### Instruction
Turn the lines below, from the line containing "Desarrolla la estabilidad emocional." through the line containing "4 perc olvasás", into a JSON list of strings, one string per line, skipping any blank lines.

*** Opening Data for analysis ***

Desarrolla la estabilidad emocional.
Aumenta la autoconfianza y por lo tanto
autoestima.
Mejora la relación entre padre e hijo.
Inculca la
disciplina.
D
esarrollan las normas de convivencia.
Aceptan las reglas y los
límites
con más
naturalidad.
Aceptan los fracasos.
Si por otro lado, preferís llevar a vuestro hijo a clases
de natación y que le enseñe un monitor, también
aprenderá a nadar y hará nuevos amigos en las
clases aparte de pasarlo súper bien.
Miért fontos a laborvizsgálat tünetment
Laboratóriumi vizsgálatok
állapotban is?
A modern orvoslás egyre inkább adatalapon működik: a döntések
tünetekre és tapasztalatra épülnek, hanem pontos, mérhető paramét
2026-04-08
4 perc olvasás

*** Closing Data for analysis ***
*** Opening Data for analysis ***

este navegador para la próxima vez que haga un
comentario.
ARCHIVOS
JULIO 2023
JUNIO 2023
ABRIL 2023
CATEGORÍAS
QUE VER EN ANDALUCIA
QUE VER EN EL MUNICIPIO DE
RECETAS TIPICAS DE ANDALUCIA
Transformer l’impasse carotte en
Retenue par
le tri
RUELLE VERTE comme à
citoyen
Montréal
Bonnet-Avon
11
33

*** Closing Data for analysis ***

### Result below
[
  "Desarrolla la estabilidad emocional.",
  "Aumenta la autoconfianza y por lo tanto",
  "autoestima.",
  "Mejora la relación entre padre e hijo.",
  "Inculca la",
  "disciplina.",
  "D",
  "esarrollan las normas de convivencia.",
  "Aceptan las reglas y los",
  "límites",
  "con más",
  "naturalidad.",
  "Aceptan los fracasos.",
  "Si por otro lado, preferís llevar a vuestro hijo a clases",
  "de natación y que le enseñe un monitor, también",
  "aprenderá a nadar y hará nuevos amigos en las",
  "clases aparte de pasarlo súper bien.",
  "Miért fontos a laborvizsgálat tünetment",
  "Laboratóriumi vizsgálatok",
  "állapotban is?",
  "A modern orvoslás egyre inkább adatalapon működik: a döntések",
  "tünetekre és tapasztalatra épülnek, hanem pontos, mérhető paramét",
  "2026-04-08",
  "4 perc olvasás"
]